#### Directive A
In the Larkinville rectory text, in what year is the parent church thought to have been demolished?
#### Directive B
Give the Larkinville rectory text again between "Demolished church to" and "the 696 Seneca project.", inclusive, swapping "project manager" for "project lead".
#### Directive C
Carry on writing the text about the Larkinville rectory from the point where it ends.

#### Document excerpt
The next phase of Larkinville is starting to get underway. It’s the part that sees infill, as well as the introduction of residential units, which is a key part of the Zemsky family vision. On Friday, I was invited to take an initial look at a historic rectory building that once served as a nunnery and a home for Larkin Men’s Club.

The brick building extends all the way from Seneca Street to Swan Street, situated directly behind the fire station located at the Larkin Square intersection. It is interesting to note that the rectory’s parent church is now a parking lot. It is thought that the building was demolished in 1937 as part of the Larkin Administration Building’s growing footprint. Leading up to the demolition, the church was used as an auditorium for the Larkin company.

Demolished church to the left, and demolished engine house to the right. The intact rectory is positioned front and center

Currently, the husband-wife team of Kayla Zemsky and Michael Myers, are in the midst of preparing the rectory building for a new use. Kayla is project manager at the Larkin Development Group. Michael recently served as project manager for the prominent British sculptor, Andy Goldsworthy, although his intentions are to “throttle back” his involvement in order to help develop and run the 696 Seneca project.

Stored data
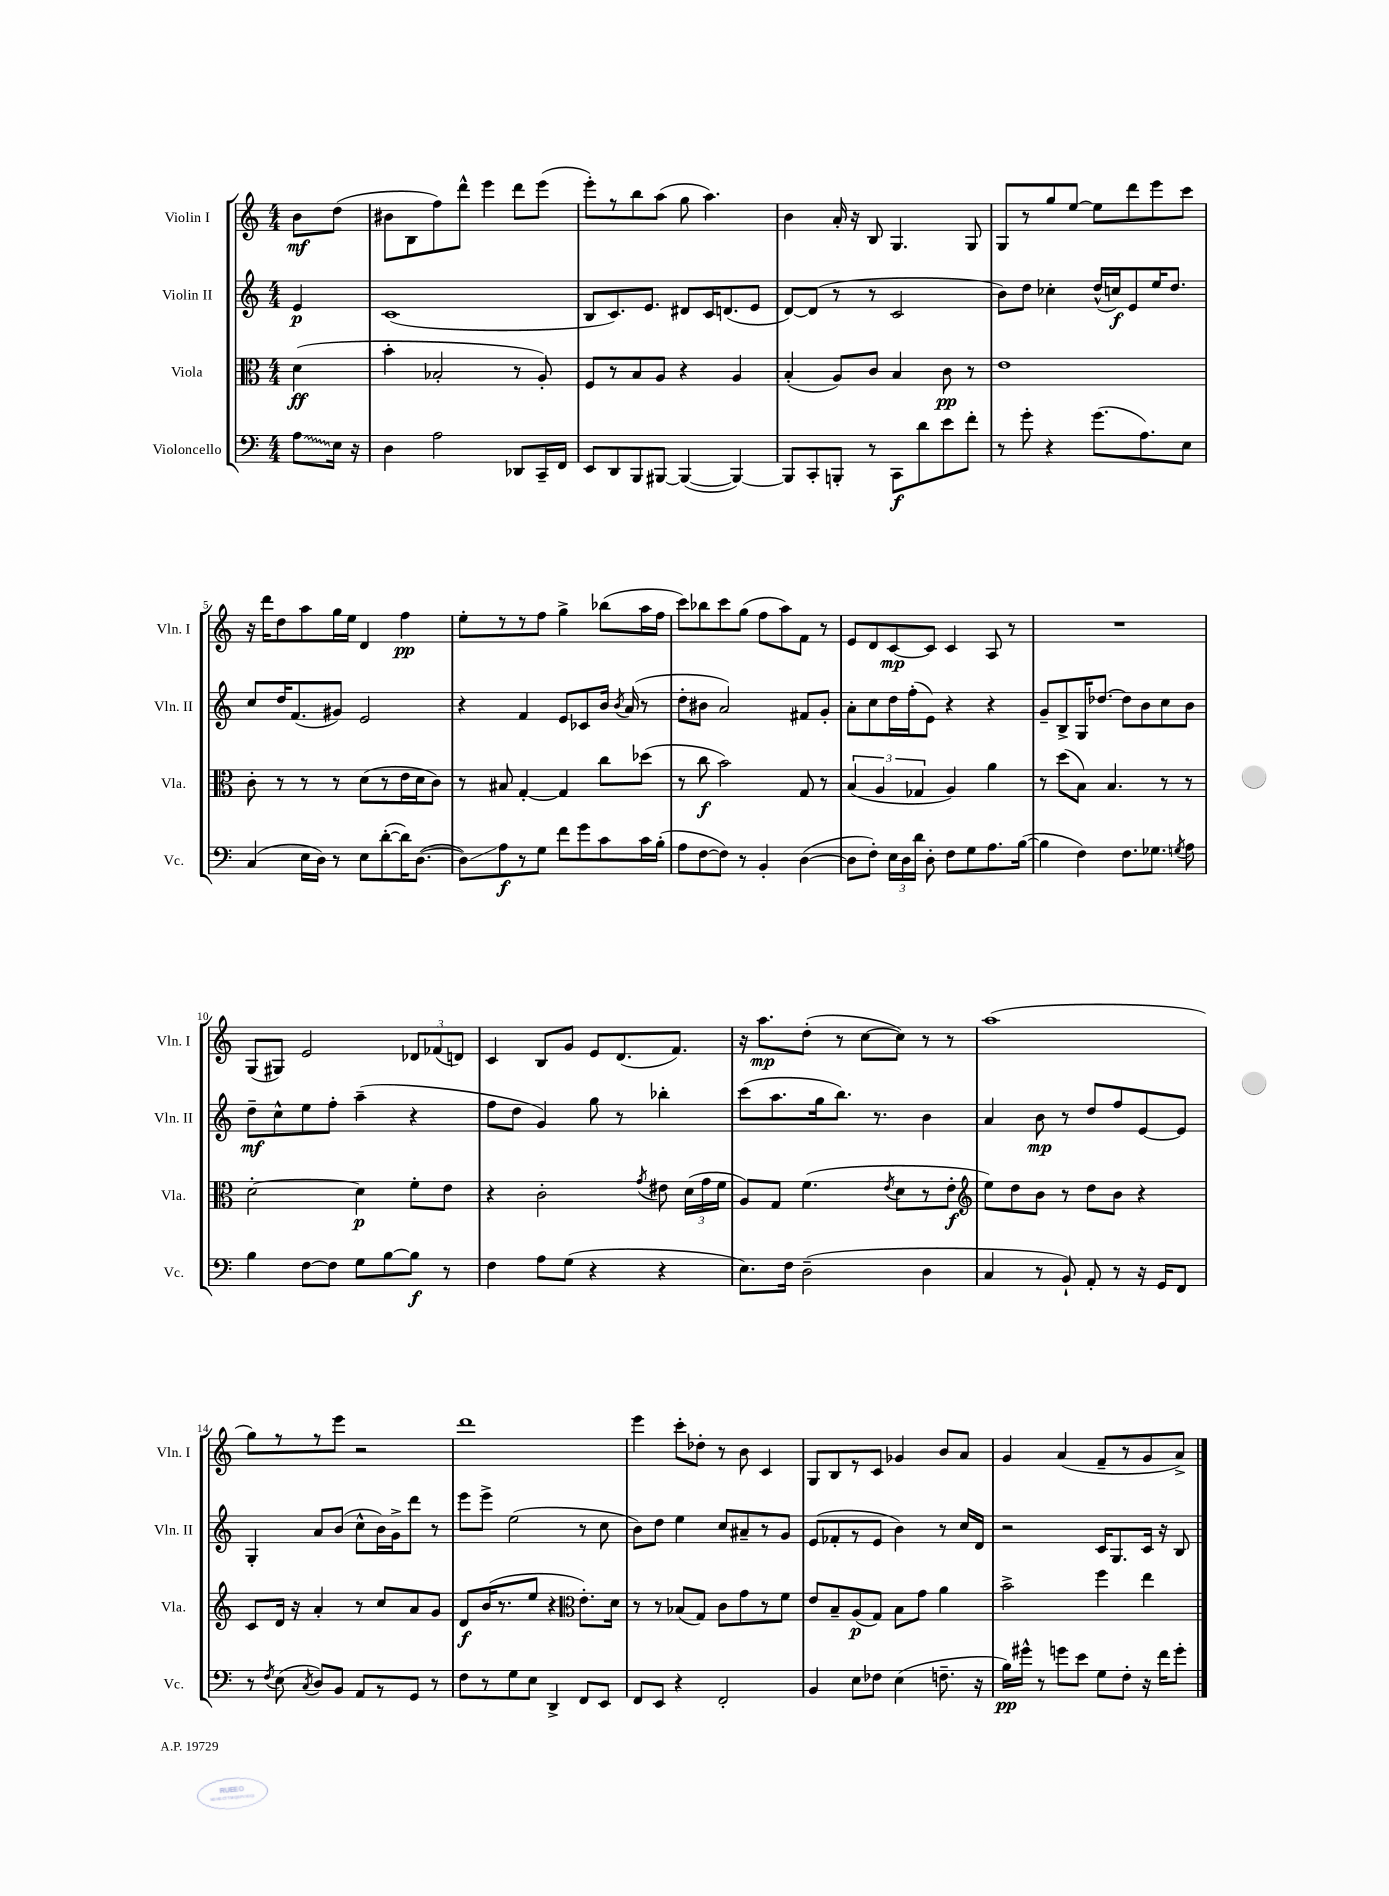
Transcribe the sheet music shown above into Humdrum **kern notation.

**kern	**kern	**kern	**kern
*staff4	*staff3	*staff2	*staff1
*clefF4	*clefC3	*clefG2	*clefG2
*k[]	*k[]	*k[]	*k[]
*M4/4	*M4/4	*M4/4	*M4/4
8A\L	(4d\	4e/	8b\L
16E\Jk	.	.	(8dd\J
16r	.	.	.
=	=	=	=
4D\	4b'\	(1c	8b#\L
.	.	.	8B\
2A\	2B-'/	.	8ff\)
.	.	.	8ddd^^\J
.	.	.	4eee\
8DD-/L	8r	.	8ddd\L
16CC~/L	8A'/)	.	(8eee\J
16FF/JJ	.	.	.
=	=	=	=
8EE/L	8F/L	8B/L	8eee'\L)
8DD/	8r	8.c/)	8r
8BBB/	8B/	.	8bb\
.	.	8.e/J	.
[8BBB#/J	8A/J	.	(8aa\J
(4BBB#/_	4r	8d#/L	8gg\
.	.	16c/K	4.aa\)
.	.	(8.d/	.
4BBB#/_)	4A/	.	.
.	.	8e/J	.
=	=	=	=
8BBB#/]L	(4B'/	[8d/L)	4b\
8CC'/	.	(8d/]J	.
8BBB'/J	8A/L)	8r	16a'/
.	.	.	16r
8r	8c/J	8r	8B/
8CC\L	4B/	2c/	4.G/
8d\	.	.	.
8e\	8c\	.	.
8f'\J	8r	.	8G/
=	=	=	=
8r	1e	8b\L)	8G/L
8g'\	.	8dd\J	8r
4r	.	4cc-'\	8gg/
.	.	.	[8ee/J
(8.g\L	.	(16dd^^/LL	8ee\]L
.	.	16cc/J)	.
.	.	8e/	8ddd\
8.A\)	.	.	.
.	.	16ee/K	8eee\
.	.	8.dd/J	.
8E\J	.	.	8ccc\J
=	=	=	=
(4C/	8c'\	8cc/L	16r
.	.	.	16ddd\LK
.	8r	16dd/K	8dd\
.	.	(8.f/	.
16E\LL	8r	.	8aa\
16D\JJ)	.	.	.
8r	8r	8g#/J)	16gg\L
.	.	.	16ee\JJ
8E\L	(8d\L	2e/	4d/
([8d'\	8r	.	.
16d\]K)	16e\L	.	4ff\
([8.D\J	16d\J	.	.
.	8c\J)	.	.
=	=	=	=
8D\]L)	8r	4r	8ee'\L
8A\	8B#/	.	8r
8r	[4G'/	4f/	8r
8G\J	.	.	8ff\J
8f\L	4G/]	8e/L	4gg^\
8g\	.	8c-/	.
8c\	8cc\L	16b/Jk	(8bb-\L
.	.	8qb/	.
.	.	(16a/	.
16c\L	(8dd-\J	8r	16aa\L
(16B'\JJ	.	.	16ff\JJ
=	=	=	=
8A\L	8r	8dd'\L	8ccc\L)
[8F\	8cc\	8b#\J	8bb-\
8F\]J)	2b\)	2a/)	8ccc\
8r	.	.	(8gg\J
4BB'/	.	.	8ff\L
.	.	.	8aa\)
([4D\	8G/	8f#/L	8f\J
.	8r	8g'/J	8r
=	=	=	=
8D\]L	(6B/	8a'\L	8e/L
8F'\J)	.	8cc\	8d/
.	6A/	.	.
24E\LL	.	16dd\L	[8c/
24D\	.	.	.
.	.	(16ff'\J	.
24d\JJ	6G-/	.	.
8D'\	.	8e\J)	8c/]J
8F\L	4A/)	4r	4c/
8G\	.	.	.
8.A\	4a\	4r	8A/
.	.	.	8r
([16B\Jk	.	.	.
=	=	=	=
4B\]	8r	8g~/L	1r
.	(8dd\L	8B^/	.
4F\)	8B\J)	16G/K	.
.	.	[8.dd-/J	.
.	4.B/	.	.
8.F\L	.	8dd-\]L	.
.	.	8b\	.
8.G-\J	.	.	.
.	8r	8cc\	.
8qG/	.	.	.
8A\	8r	8b\J	.
=	=	=	=
4B\	[2d'\	8dd~\L	(8G/L
.	.	8cc^^\	8G#/J)
[8F\L	.	8ee\	2e/
8F\]J	.	8ff'\J	.
8G\L	4d\]	(4aa~\	.
[8B\	.	.	.
8B\]J	8f'\L	4r	12d-/L
.	.	.	(12f-/
8r	8e\J	.	.
.	.	.	12d/J)
=	=	=	=
4F\	4r	8ff\L	4c/
.	.	8dd\J	.
8A\L	2c'\	4g/)	8B/L
(8G\J	.	.	8g/J
4r	.	8gg\	8e/L
.	.	8r	(8.d/
.	8qg/	.	.
4r	8e#\	4bb-'\	.
.	.	.	8.f/J)
.	(24d\LL	.	.
.	24g\	.	.
.	24f\JJ	.	.
=	=	=	=
8.E\L)	8A/L)	(8ccc\L	16r
.	.	.	8.aa\L
.	8G/J	8.aa\	.
16F\Jk	.	.	.
(2D~\	(4.f\	.	(8dd'\J
.	.	16gg\k	.
.	.	8.bb\J)	8r
.	.	.	[8cc\L
.	.	8.r	.
.	8qe/	.	.
.	8d\L	.	8cc\]J)
4D\	8r	4b\	8r
.	8e'\J	.	8r
=	=	=	=
*	*clefG2	*	*
4C/	8ee\L)	4a/	(1aa
.	8dd\	.	.
8r	8b\J	8b\	.
8BB`/)	8r	8r	.
8AA'/	8dd\L	8dd/L	.
8r	8b\J	8ff/	.
16r	4r	[8e/	.
16GG/LK	.	.	.
8FF/J	.	8e/]J	.
=	=	=	=
8r	8c/L	4G'/	8gg\L)
8qF/	.	.	.
(8E\	16d/Jk	.	8r
.	16r	.	.
8qC/	.	.	.
8D/L)	4a'/	8a/L	8r
8BB/J	.	(8b/J	8eee\J
8AA/L	8r	8cc^^\L	2r
8r	8cc/L	16b\L)	.
.	.	16g^\J	.
8GG/J	8a/	8ddd\J	.
8r	8g/J	8r	.
=	=	=	=
8F\L	8d/L	8eee\L	1ddd
8r	(16b/K	8eee^\J	.
.	8.r	.	.
8G\	.	(2ee\	.
8E\J	8ee/J	.	.
4DD^/	4r	.	.
*	*clefC3	*	*
8FF/L	8.e'\L)	8r	.
8EE/J	.	8cc\	.
.	16d\Jk	.	.
=	=	=	=
8FF/L	8r	8b\L)	4eee\
8EE/J	8r	8dd\J	.
4r	(8B-/L	4ee\	8ccc'\L
.	8G/J)	.	8dd-'\J
2FF'/	8c\L	8cc/L	8r
.	8g\	8a#~/	8b\
.	8r	8r	4c/
.	8f\J	8g/J	.
=	=	=	=
4BB/	8e/L	(8e/L	8G/L
.	8B~/	8f-'/	8B/
8E\L	(8A/	8r	8r
8F-\J	8G/J)	8e/J	8c/J
(4E\	8B\L	4b\)	4g-/
.	8g\J	.	.
8.F~\	4a\	8r	8b/L
.	.	16cc/LL	8a/J
16r	.	16d/JJ	.
=	=	=	=
16B\LL)	2b^\	2r	4g/
16g#^^\JJ	.	.	.
8r	.	.	.
8g\L	.	.	(4a/
8e\J	.	.	.
8G\L	4ff\	16c/LK	8f~/L
.	.	8.G/	.
8F'\J	.	.	8r
16r	4ee\	16c/Jk	8g/
16f\LK	.	16r	.
8g'\J	.	8B/	8a^/J)
==	==	==	==
*-	*-	*-	*-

#### Task answer A
1937

#### Task answer B
Demolished church to the left, and demolished engine house to the right. The intact rectory is positioned front and center

Currently, the husband-wife team of Kayla Zemsky and Michael Myers, are in the midst of preparing the rectory building for a new use. Kayla is project lead at the Larkin Development Group. Michael recently served as project lead for the prominent British sculptor, Andy Goldsworthy, although his intentions are to “throttle back” his involvement in order to help develop and run the 696 Seneca project.

#### Task answer C
At this point, the team is just finishing select demo work on the property. Interestingly enough, there is no pass through from the older Seneca building (1890) and its Swan Street counterpart (1905), even though the two are buildings are bridged by a third (even newer) building. 

You can see the only existing remains of the Larkin Administration Building in this photo – a small partial brick wall can be circled in red at the top right of the image. The red brick rectory/nunnery building is in full view behind the yellow brick firehouse

According to Kayla and Michael, the building once served multiple purposes, including a nunnery, Lee’s Tavern, and a men’s club for Larkin Soap Company employees. They even tracked down a historic image…

While there are obviously a lot of significant missing architectural elements of this historic neighborhood, we should count our blessings that the rectory remains. The plan is convert the Swan Street end into five apartments, while converting the Seneca Street side into a commercial component, although there are no concrete plans for a business as of yet.

One thing is for sure – there’s a lot of history to work with, and these buildings exude bare bones character. When Kayla and Michael first got a hold of the rectory, the interiors were pretty much trashed – the interiors had ultimately been divided up as a rooming house. The first objective was to open everything back up, which is the state that we find it in today.

Next up is reinstating the original masonry window openings, which have been boxed in over the years. The buildings have great bones with which to work with. There are arch windows (interior), and Medina sandstone headers on the exterior.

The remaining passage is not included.